All walking is discovery. On foot we take the time to see things whole. – Hal Borland
This quote is posted at the trailhead of Michigan Nature Association‘s Wilcox-Warnes sanctuary, the only one in my own county in Michigan. They posted a bit of history of this place recently, and it reminded me I was overdue for a visit. As they mention in their post, this woodland was part of a 1833 land grant from President Andrew Jackson, and owned by the Wilcox and Warne families until being donated in 1975.
They refer quite appropriately to this place as an oasis, as this area of Southeast Michigan is part of growing suburbia sprawl. Many farmlands around here are being wiped clean and developed for mini-mansions to take their place. Macomb County in general is quite developed, and it is nice to see a few isolated spots like this preserved for so long to give you an idea of what this area used to be like.

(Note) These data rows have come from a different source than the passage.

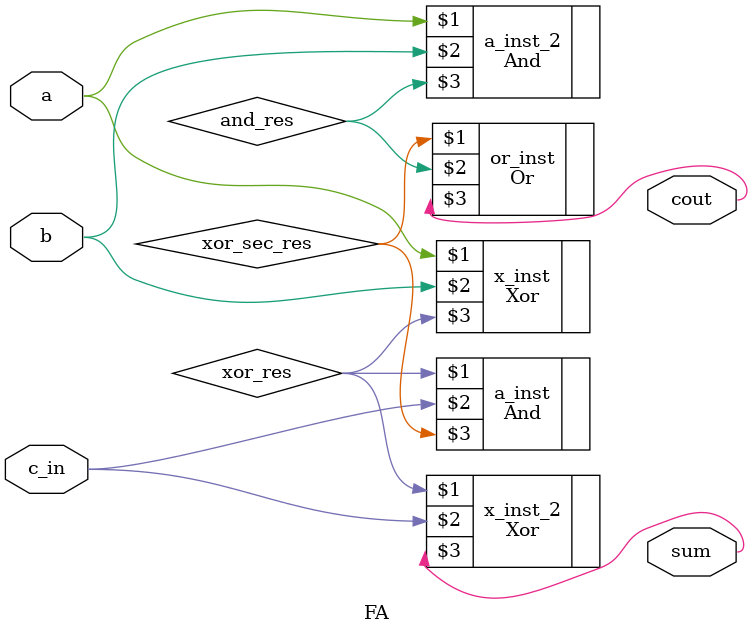
<source format=v>
module FA (input wire a, input wire b, input wire c_in, output wire sum, output wire cout);
    // declare wires
    wire and_res;
    wire xor_res;
    wire xor_sec_res;
    
    // xors for calculating sum value
    Xor x_inst(a, b, xor_res);
    Xor x_inst_2(xor_res, c_in, sum);
    
    // modules for calculating cout
    And a_inst(xor_res, c_in, xor_sec_res);
    And a_inst_2(a, b, and_res);
    Or or_inst(xor_sec_res, and_res, cout);
endmodule
</source>
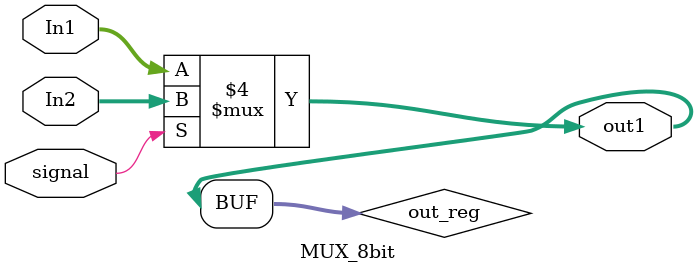
<source format=v>
`timescale 1ns / 1ps
module MUX_8bit(
    input [7:0] In1,
    input [7:0] In2,
    input signal,
    output [7:0] out1
    );
	 
	 reg[7:0] out_reg;
	 
	 assign out1 = out_reg;
	 
	 always@(In1 or In2 or signal)
		begin
			if(signal == 0) begin
				out_reg = In1;
			end else begin
				out_reg = In2;
			end
		end
		
endmodule

</source>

The quote is appropriate as so many people speed by this little section of woods to take care of the tasks of their daily lives. I am willing to bet many that live right around here don’t even know it exists. The MNA is quite good at keeping their sanctuaries fairly low key with very little intrusion for development and trail maintenance.
It was immediately obvious to me how old these woods were. You could tell just by the soil. Years upon years of decaying logs, leaves, mosses, fungi and other forest undergrowth. One of my favorite finds in the woods is an old, knarly, decaying tree such as the one pictured here. They are bound to have a lot of interesting textures worth exploring, and I spent a good amount of time just in this spot.
It was also an opportunity for me to test out my D800 back from Nikon after my drop mishap. I was very pleased that it didn’t cost a tremendous amount to have it repaired, and they had it back to me in a little over a week. Thank you Nikon USA service! The camera also had my 14-24 lens on it at the time it was dropped. I didn’t send it with the camera because I thought it was fine. However, this walk in the woods revealed that I didn’t test it thoroughly. I came upon one mangled log that I wanted to photograph very wide, and for some reason I was getting wildly overexposed shots, no matter what aperture setting I used. I switched lenses, all exposures were fine. Well, it seems the little lever that controls the aperture mechanics is damaged and who knows what else. So looks like this repair saga is going to be extended longer than I had hoped.
I quickly put that out of my mind though, and continued exploring this very peaceful area. It was quiet, tranquil, effective medicine that prevented me from stressing about the lens. Gear can be fixed. On foot, we see things whole indeed.